| Reading text |
Residuals posted are for 15K miles/year. Add 2% to Residual for 12k mi/yr and 3% for 10k mi/yr on all terms

*Compare Lease Payments for Used BMW Models HERE*

Use the following formula to calculate a lease payment:

(Cap Cost - Residual Value) / Term = Depreciation
(Cap Cost + Residual Value) X Money Factor = Interest
Depreciation + Interest = Base Monthly Payment

NOTE: These lease programs are provided by dealer partners of LeaseCompare.com and are for reference only. Rates may vary by region. Your dealer has the option of offering you a higher rate. To make sure you are getting the best lease, compare these rates through an independent leasing source such as *LeaseCompare.com*.

Here is a great online publication about leasing: *Auto Lease Insider*.


----------



## MsRuckus (Sep 8, 2007)

Thank you so much. Maybe this is a stupid question (sorry), but why is it that the advertised rates on bmwusa.com seem lower? Looking at a 335i Coupe.


----------



## TooManyIDs (Jan 1, 2004)

Thanks


----------



## dchen2 (Mar 27, 2007)

Is there any way you could find out the data on a 335xi coupe?


----------



## TooManyIDs (Jan 1, 2004)

Mods, can you make this one a sticky and let the August post age?


----------



## smalldog (Mar 23, 2003)

OK, I see that the MY2008 X3 is still not included in these rates, even though it's been available to order for over a month and MY2007's haven't been available to order for about 2 months.

So what's a customer who wants to order a new MY2008 X3 to do? Does BMW expect anyone who orders a new X3 during Aug-Sep to do so without knowing what the lease will cost? Why? Sure, I've heard it before: BMWFS will post lease rates in the month that first deliveries will occur. But if BMWFS is willing to lock rates for 60-90 days from order, why not post them when MY2008 cars are first available to order?!

Isn't this just BMW shooting itself in the foot. I, for one, was ready to order a new X3 6 weeks ago, and was prepared to do so immediately this month for October delivery had the MY2008 rates been published in September. As a result of their not being published, I will have to wait***8212;or possibly decide to buy something else to get a car sooner. This is just stupid.


----------



## BMW335TT (Oct 9, 2006)

im with you on that smalldog. I am trying to order a 335 sedan for my brother to lease and we have to hold off because of the same issue with posting the 2008 model rates. The prices for 07 and 08 havent changed but how can we order it not knowing lease price. Using the 07 rate can make the lease price be way off especially if the rate goes up. So now we are still waiting to order one, which could have been done weeks ago when 08s were ready to preoreder.

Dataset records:
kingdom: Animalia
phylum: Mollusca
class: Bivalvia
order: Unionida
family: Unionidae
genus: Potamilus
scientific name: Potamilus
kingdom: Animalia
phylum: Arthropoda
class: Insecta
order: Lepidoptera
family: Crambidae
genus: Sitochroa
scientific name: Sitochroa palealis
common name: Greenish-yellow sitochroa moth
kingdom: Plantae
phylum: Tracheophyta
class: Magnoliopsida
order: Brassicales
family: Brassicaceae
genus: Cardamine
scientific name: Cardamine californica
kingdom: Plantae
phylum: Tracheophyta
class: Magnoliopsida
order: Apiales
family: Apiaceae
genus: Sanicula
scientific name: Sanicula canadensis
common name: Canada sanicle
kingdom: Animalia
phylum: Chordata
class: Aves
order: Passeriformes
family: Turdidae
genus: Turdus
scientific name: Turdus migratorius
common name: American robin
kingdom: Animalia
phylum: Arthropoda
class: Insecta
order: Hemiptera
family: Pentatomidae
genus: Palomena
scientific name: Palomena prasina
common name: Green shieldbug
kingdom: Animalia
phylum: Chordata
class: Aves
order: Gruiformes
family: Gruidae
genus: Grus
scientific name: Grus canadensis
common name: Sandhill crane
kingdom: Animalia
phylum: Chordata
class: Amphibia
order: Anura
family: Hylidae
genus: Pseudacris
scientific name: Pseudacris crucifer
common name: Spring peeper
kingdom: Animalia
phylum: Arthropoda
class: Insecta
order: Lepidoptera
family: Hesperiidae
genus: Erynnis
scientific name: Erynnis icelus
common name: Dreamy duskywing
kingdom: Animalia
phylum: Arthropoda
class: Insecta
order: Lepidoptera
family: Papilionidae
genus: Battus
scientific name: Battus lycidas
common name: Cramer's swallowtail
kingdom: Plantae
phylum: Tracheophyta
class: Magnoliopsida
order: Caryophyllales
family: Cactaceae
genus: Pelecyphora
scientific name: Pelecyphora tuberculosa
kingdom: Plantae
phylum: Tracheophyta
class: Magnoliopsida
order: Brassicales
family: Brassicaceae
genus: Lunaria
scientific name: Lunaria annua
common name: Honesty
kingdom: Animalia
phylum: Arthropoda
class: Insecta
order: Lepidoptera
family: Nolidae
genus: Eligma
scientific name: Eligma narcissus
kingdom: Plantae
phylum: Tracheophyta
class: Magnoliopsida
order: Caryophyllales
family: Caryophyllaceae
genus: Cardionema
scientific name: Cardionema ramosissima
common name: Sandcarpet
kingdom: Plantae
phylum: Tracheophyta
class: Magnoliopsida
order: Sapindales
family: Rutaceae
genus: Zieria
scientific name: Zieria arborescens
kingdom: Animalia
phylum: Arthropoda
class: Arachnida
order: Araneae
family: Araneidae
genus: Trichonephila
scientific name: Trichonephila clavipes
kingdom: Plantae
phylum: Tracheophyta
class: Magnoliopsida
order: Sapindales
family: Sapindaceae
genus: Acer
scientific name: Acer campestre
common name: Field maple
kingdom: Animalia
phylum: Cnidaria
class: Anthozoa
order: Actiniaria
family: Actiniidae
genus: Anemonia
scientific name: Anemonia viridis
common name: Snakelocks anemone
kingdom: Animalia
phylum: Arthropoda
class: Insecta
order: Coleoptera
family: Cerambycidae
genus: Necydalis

| Exercise 1 |
Reproduce the entries verbatim, covering the stretch from the first entry through the line containing "genus: Lunaria".
| Exercise 2 |
Extend the forum thread on BMW lease rates beyond its final post.

| Final answer 1 |
kingdom: Animalia
phylum: Mollusca
class: Bivalvia
order: Unionida
family: Unionidae
genus: Potamilus
scientific name: Potamilus
kingdom: Animalia
phylum: Arthropoda
class: Insecta
order: Lepidoptera
family: Crambidae
genus: Sitochroa
scientific name: Sitochroa palealis
common name: Greenish-yellow sitochroa moth
kingdom: Plantae
phylum: Tracheophyta
class: Magnoliopsida
order: Brassicales
family: Brassicaceae
genus: Cardamine
scientific name: Cardamine californica
kingdom: Plantae
phylum: Tracheophyta
class: Magnoliopsida
order: Apiales
family: Apiaceae
genus: Sanicula
scientific name: Sanicula canadensis
common name: Canada sanicle
kingdom: Animalia
phylum: Chordata
class: Aves
order: Passeriformes
family: Turdidae
genus: Turdus
scientific name: Turdus migratorius
common name: American robin
kingdom: Animalia
phylum: Arthropoda
class: Insecta
order: Hemiptera
family: Pentatomidae
genus: Palomena
scientific name: Palomena prasina
common name: Green shieldbug
kingdom: Animalia
phylum: Chordata
class: Aves
order: Gruiformes
family: Gruidae
genus: Grus
scientific name: Grus canadensis
common name: Sandhill crane
kingdom: Animalia
phylum: Chordata
class: Amphibia
order: Anura
family: Hylidae
genus: Pseudacris
scientific name: Pseudacris crucifer
common name: Spring peeper
kingdom: Animalia
phylum: Arthropoda
class: Insecta
order: Lepidoptera
family: Hesperiidae
genus: Erynnis
scientific name: Erynnis icelus
common name: Dreamy duskywing
kingdom: Animalia
phylum: Arthropoda
class: Insecta
order: Lepidoptera
family: Papilionidae
genus: Battus
scientific name: Battus lycidas
common name: Cramer's swallowtail
kingdom: Plantae
phylum: Tracheophyta
class: Magnoliopsida
order: Caryophyllales
family: Cactaceae
genus: Pelecyphora
scientific name: Pelecyphora tuberculosa
kingdom: Plantae
phylum: Tracheophyta
class: Magnoliopsida
order: Brassicales
family: Brassicaceae
genus: Lunaria

| Final answer 2 |
----------



## thebmw (Oct 19, 2006)

If you need the car soon, you can always have it privately financed. Sometimes it's a better option, especially on popular vehicles with poor MF's.


----------



## smalldog (Mar 23, 2003)

stockmd said:


> If you need the car soon, you can always have it privately financed. Sometimes it's a better option, especially on popular vehicles with poor MF's.


BMWFS lease rates are way better than market rates for X3, especially. That's one of the main things that makes the X3 an attractive option in the first place: It's less expensive to lease than many competitors that have lower sticker prices.

But if BMWFS screws us on the MY2008 rates the first month (perhaps to try to make the remaining 2007's more attractive so as to get rid of them), then one of the main reasons for buying the car-competetive lease price-would go out the window. It's just not worth the risk to order one without knowing what your monthly payment will be when it arrives.

Dealers, how do you usually handle this situation with customers? If I were to order an X3 to lease now without knowledge of the lease rate, would I have the right to walk away and get my deposit back if the lease rates turned out to be higher than they are currently?


----------



## ilhooq (Jun 13, 2006)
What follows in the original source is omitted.